The small to medium-size enterprise (SME) market in SA has tremendous potential, and Microsoft sees this market segment adopting new technologies at a faster rate than any other.
This is the view of Mark Reynolds, director of small and midmarket solutions and partners at Microsoft.
Historically, SA's SME market faced two challenges that prohibited large-scale technology adoption, says Reynolds, namely affordable bandwidth and the relative cost of technology.
He adds that these two challenges are now being addressed. “Firstly, bandwidth is coming into the country, resulting in lower costs and the introduction of uncapped offerings.
“Secondly, our exchange rate has been favourable in reducing the cost of technologies produced in international markets, as well as hardware prices being reduced as technologies improve and there is more competition in the market.”
Gois Fouche, financial director at HP, agrees with Reynolds.
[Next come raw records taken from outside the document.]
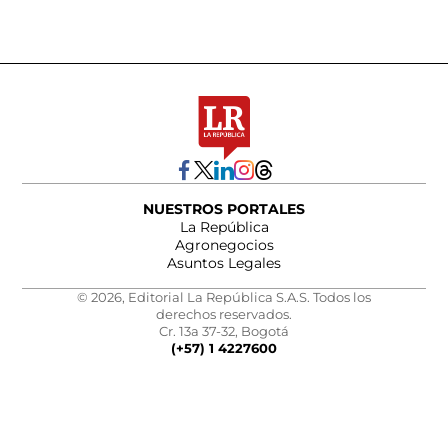
NUESTROS PORTALES
La República
Agronegocios
Asuntos Legales
© 2026, Editorial La República S.A.S. Todos los
derechos reservados.
Cr. 13a 37-32, Bogotá
(+57) 1 4227600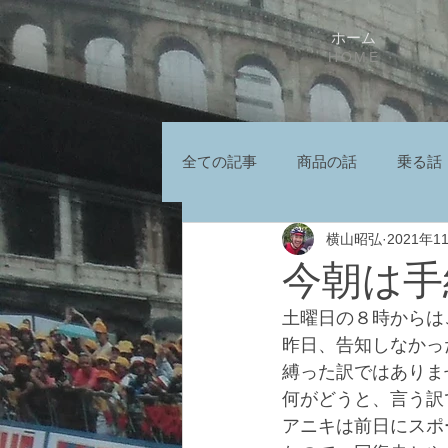
ホーム
HOME
全ての記事
商品の話
乗る話
横山昭弘
2021年1
今朝は手組
土曜日の８時からは
昨日、告知しなかっ
縛った訳ではありま
何がどうと、言う訳
アニキは前日にスポ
She says the cost of bandwidth and rates cellphone operators charge are still prohibitive. “People use what they need. The convergence of technologies to the mobile platform has given SMEs the opportunity to leapfrog into this new space.
“There is a large choice of technologies available, and choosing the right technology can be a costly choice,” says Fouche. She explains that SMEs usually have limited budgets, and adopting the wrong technology can mean they don't have enough capital to move to the right technology.
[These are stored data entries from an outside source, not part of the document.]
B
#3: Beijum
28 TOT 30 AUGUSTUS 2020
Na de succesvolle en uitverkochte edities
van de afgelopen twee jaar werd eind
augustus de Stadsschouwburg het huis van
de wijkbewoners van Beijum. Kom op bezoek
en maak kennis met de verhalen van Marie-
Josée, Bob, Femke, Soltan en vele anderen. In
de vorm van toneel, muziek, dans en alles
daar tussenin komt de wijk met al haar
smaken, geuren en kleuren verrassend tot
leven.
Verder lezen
“Microsoft is aligning its programmes and investments in SA to support economic development, social advancement, and greater dynamism in the local software ecosystem,” says Kethan Parbhoo, equity equivalence lead at Microsoft.
He refers to the Equity Equivalent deal, which sees Microsoft taking a high-risk, high-reward approach to create a new model for entrepreneurship.
“The size of the deal is R472 million, and the success of the programme will hopefully come to associate broad-based black economic empowerment (BBBEE) with real entrepreneurship, job creation, business development and skills enhancement,” he adds.
“We're looking at areas like safety and security; healthcare; education; and consumer, mobility and cloud computing, and hopefully growing the market for all players in the process.”
But Fouche says initiatives should focus more on the knowledge of technology and target the skills shortage.
“Our equity equivalent deal, HP Business Institute, was started in 2006, with the execution of SME skills development in the ICT arena.”
She says the aim is to take a small number of SMEs over a seven- to 10-year period. “There is a long-term intervention in the companies with a focus on developing the corner-shop PC company into an IT company.”
Fouche explains that HP provides capacity by looking at the skills a company has; the skills it needs, and then facilitating the adoption of those skills into the company. She highlights that the skills sets can be both technical and leadership-based.
“From a market perspective, Microsoft focuses on a number of key areas where we can add value to our customers, and the SME space is certainly one of them,” says Parbhoo.
He highlights that Microsoft's BBBEE programme and its focus on the SME market are not mutually exclusive, adding there are many skilled partners that focus their business models on the SME market.
“It is an open secret that the industry has been slow on the uptake of true BBBEE and is seen by government as lagging behind.”
He says the design of their EE programme was structured around fundamental questions: What does the market need? What's the greatest impact we can possibly make? What are government's priorities? “We wanted to do something different, and create a benchmark for other ICT companies to aspire to.
“We're looking to create intellectual property and solutions that will differentiate these companies in the market. So they're not the usual suspects at all, they are existing small businesses with a passion for technology, and we are looking to catapult them to the next level,” says Parbhoo.
“The development of skills is the enabler, while the driving factor is the growth of business, which provides access to more markets, value-added services, or allows SMEs to enter into a market niche,” Fouche concludes.